**KUTIPAN SUMBER**.

--

Kamis, 11 Agustus 2011

Sejauh Mana Anda Menerima Diri Anda? (Part I)



Sesaat sebelum saya menulis tulisan ini saya membayangkan sebuah situasi dimana saya sedang mempertanyakan diri saya sendiri --saya yakin bahwa anda juga sering mengalami hal-hal seperti ini. Situasi tersebut sering timbul ketika saya sedang berinteraksi dengan orang lain. Mempertanyakan diri sendiri saat berinteraksi dengan orang lain? Ya. Berinteraksi dengan orang lain selalu menimbulkan interaksi lain yang berhubungan dengan diri kita sendiri. Untuk lebih jelasnya mari kita cermati contoh situasi yang pernah saya hadapi yang pasti anda juga pernah --bahkan sering menghadapinya juga.

Saat itu saya sedang hang out bersama teman-teman saya. Kita ngobrol dari A-Z hingga pucuk Pluto sampai desa Angin Sari. Di pertengahan obrolan kita tiba-tiba sesosok wanita sangat cantik melintas di hadapan kita yang menimbulkan efek luar biasa kepada kita. Bagaimana tidak luar biasa? Kita sedang mengambil topik obrolan yang asyik hingga tidak ada satu pun dari kita yang diam saja atau nyerocos terus tanpa henti. Tepat saat wanita tersebut melintas, kita serentak tanpa aba-aba langsung menghentikan obrolan seraya menoleh ke arah wanita tersebut tanpa tedeng aling-aling. Setelah wanita tersebut jauh dari pandangan kita --atau saat kita sadar bahwa kita telah terlihat bodoh dengan menunjukkan wajah mupeng saat melihat wanita tersebut kita langsung melanjutkan obrolan yang tadi sempat rehat sejenak dengan tingkat keasyikan yang seolah-olah terus berlangsung tanpa ada halangan walaupun kita sendiri tahu bahwa sang wanita telah masuk secara paksa ditengah-tengah obrolan tersebut. Luar biasa bukan?

'Lalu apa hubungan menerima diri sendiri dengan contoh kasus yang terjadi di atas?' Sejenak kita coba cermati cerita di atas.

Awal cerita tidak menunjukkan keanehan apa pun. Kita hanya sekumpulan pemuda dengan satu visi yaitu untuk hang out  bareng. Obrolan yang asyik pun bukan lah suatu yang aneh mengingat kesamaan background kita sehingga mau tidak mau tetap ada suatu bahan obrolan yang menarik hati kita semua. Pula dengan hal saat kita menghentikan obrolan sejenak dan serentak menoleh kepada wanita cantik yang tiba-tiba tanpa kita sadari melintas di hadapan kita mengingat bahwa --setahu saya-- tidak ada tipe laki-laki gay di antara kita. Letak keanehan tersebut adalah pada saat kita melanjutkan obrolan yang tadi sempat terhenti sejenak.

--

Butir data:
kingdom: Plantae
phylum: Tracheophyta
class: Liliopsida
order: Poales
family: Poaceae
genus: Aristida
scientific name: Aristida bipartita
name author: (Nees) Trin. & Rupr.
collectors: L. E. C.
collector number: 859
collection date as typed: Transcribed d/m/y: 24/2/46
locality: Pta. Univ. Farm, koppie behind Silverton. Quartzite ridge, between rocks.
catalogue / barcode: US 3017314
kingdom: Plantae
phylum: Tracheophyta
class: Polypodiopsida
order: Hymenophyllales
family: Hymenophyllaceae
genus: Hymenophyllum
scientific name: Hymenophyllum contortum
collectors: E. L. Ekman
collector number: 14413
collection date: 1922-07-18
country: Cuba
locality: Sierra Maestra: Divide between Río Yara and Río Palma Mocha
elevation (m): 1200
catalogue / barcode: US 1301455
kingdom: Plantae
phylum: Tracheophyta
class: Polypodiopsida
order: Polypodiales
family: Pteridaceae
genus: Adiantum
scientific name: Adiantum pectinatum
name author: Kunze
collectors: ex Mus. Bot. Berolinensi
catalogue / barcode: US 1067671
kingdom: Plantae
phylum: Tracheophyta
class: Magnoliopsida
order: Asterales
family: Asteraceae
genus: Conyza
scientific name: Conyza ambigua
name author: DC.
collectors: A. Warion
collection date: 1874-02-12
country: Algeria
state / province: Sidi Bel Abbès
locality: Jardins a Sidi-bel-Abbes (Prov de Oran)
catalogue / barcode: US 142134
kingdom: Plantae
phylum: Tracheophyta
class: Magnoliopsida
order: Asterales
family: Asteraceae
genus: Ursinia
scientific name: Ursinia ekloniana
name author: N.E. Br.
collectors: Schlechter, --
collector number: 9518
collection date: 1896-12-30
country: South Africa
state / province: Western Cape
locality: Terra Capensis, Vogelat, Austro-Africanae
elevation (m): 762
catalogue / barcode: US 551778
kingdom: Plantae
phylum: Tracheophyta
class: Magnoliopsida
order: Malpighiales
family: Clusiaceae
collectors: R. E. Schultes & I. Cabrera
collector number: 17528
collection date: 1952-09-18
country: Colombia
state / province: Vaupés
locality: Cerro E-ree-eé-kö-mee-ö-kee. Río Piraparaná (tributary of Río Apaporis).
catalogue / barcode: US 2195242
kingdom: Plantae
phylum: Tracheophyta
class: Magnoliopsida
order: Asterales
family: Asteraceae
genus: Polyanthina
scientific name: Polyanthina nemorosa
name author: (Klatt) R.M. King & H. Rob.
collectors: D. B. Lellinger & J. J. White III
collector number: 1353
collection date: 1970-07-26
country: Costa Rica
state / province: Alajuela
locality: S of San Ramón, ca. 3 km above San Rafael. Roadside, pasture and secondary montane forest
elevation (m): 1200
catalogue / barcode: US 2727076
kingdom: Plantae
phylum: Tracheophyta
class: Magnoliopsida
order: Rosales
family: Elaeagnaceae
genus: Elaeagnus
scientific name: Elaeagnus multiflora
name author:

--

**DAFTAR TUGAS**.
1. Ringkas paragraf dalam tulisan tentang menerima diri sendiri yang dimulai dengan "Awal cerita tidak menunjukkan" menjadi daftar poin singkat yang tetap memuat fakta utamanya.
2. Apakah setiap pernyataan berikut sesuai dengan tulisan tentang menerima diri sendiri? Jawab ya atau tidak untuk masing-masing, lalu kutip kata-kata dari tulisan itu yang menjadi dasarnya.
(a) Penulis sedang hang out bersama teman-temannya.
(b) Sebagian dari mereka tetap mengobrol ketika wanita itu melintas.
(c) Menurut penulis, keanehannya terletak pada saat obrolan dihentikan.
3. Teruskan tulisan tentang menerima diri sendiri, dimulai setelah kalimat terakhirnya.

**JAWABAN**.
1.
- Awal cerita tidak menunjukkan keanehan: mereka hanya sekumpulan pemuda yang ingin hang out bersama.
- Obrolan yang asyik tidak aneh karena mereka punya latar belakang yang sama.
- Berhenti mengobrol dan serentak menoleh pada wanita cantik yang melintas juga tidak aneh, karena setahu penulis tidak ada laki-laki gay di antara mereka.
- Keanehannya terletak pada saat mereka melanjutkan obrolan yang sempat terhenti.

2.
(a) Ya: "Saat itu saya sedang hang out bersama teman-teman saya."
(b) Tidak: "kita serentak tanpa aba-aba langsung menghentikan obrolan"
(c) Tidak: "Letak keanehan tersebut adalah pada saat kita melanjutkan obrolan yang tadi sempat terhenti sejenak."

3.
Kenapa kita harus melanjutkan obrolan padahal kita tahu bahwa jauh di dalam diri kita kita sangat ingin mengenal wanita tersebut. Kita dapat mengelak dengan ‘ahh, dia bukan tipe saya’ atau ‘ngga, ahh, males’ atau hal-hal sejenis lainnya. Tapi kenapa kita harus membohongi diri sendiri? Jika wanita tersebut secara fisik bukan tipe anda kenapa anda harus menoleh ke arahnya dengan muka mupeng? Lalu apakah anda benar-benar malas saat anda mengucapkan kata ‘malas’ atau hanya sekedar jawaban palsu atas ketidak beranian anda? Dan apakah jawaban-jawaban lain yang mungkin anda ucapkan tersebut merupakan representasi asli dari apa yang anda pikirkan dan anda rasakan?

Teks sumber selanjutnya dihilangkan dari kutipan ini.